** Opening Data for this exercise block **

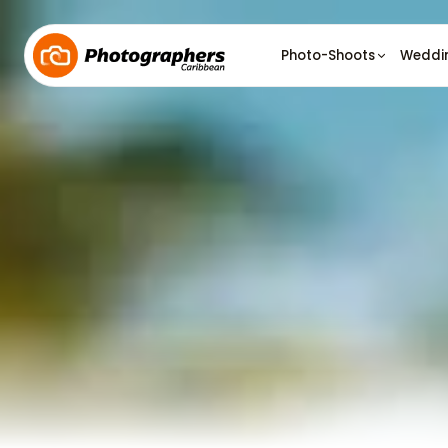
Photo-Shoots
Weddi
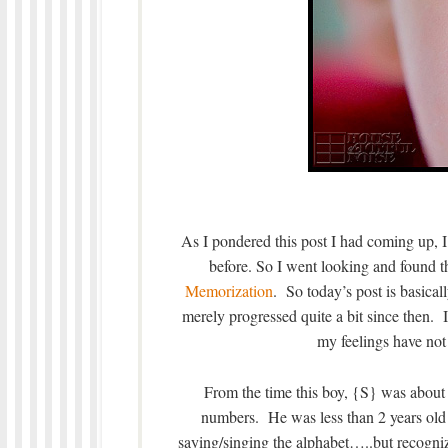
As I pondered this post I had coming up, I
before. So I went looking and found t
Memorization
. So today’s post is basical
merely progressed quite a bit since then. I 
my feelings have not
From the time this boy, {S} was about 1
numbers. He was less than 2 years old
saying/singing the alphabet…..but recogniz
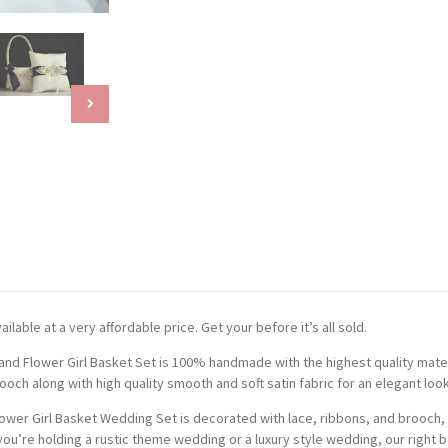
ilable at a very affordable price. Get your before it’s all sold.
and Flower Girl Basket Set is 100% handmade with the highest quality mater
och along with high quality smooth and soft satin fabric for an elegant look
ower Girl Basket Wedding Set is decorated with lace, ribbons, and brooch, 
ou’re holding a rustic theme wedding or a luxury style wedding, our right be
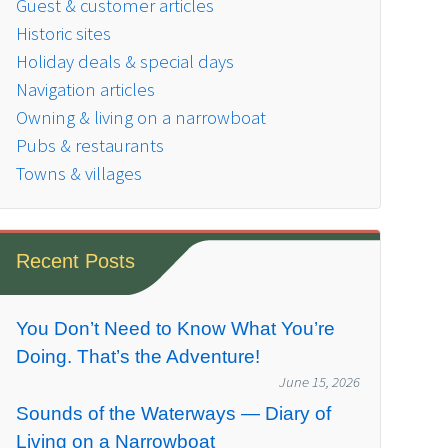
Guest & customer articles
Historic sites
Holiday deals & special days
Navigation articles
Owning & living on a narrowboat
Pubs & restaurants
Towns & villages
Recent Posts
You Don’t Need to Know What You’re
Doing. That’s the Adventure!
June 15, 2026
Sounds of the Waterways — Diary of
Living on a Narrowboat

** Closing Data for this exercise block **

### Exercise prompt
Throughout the data above, report every line that contains the string "articles".

### Solution for this problem
Guest & customer articles
Navigation articles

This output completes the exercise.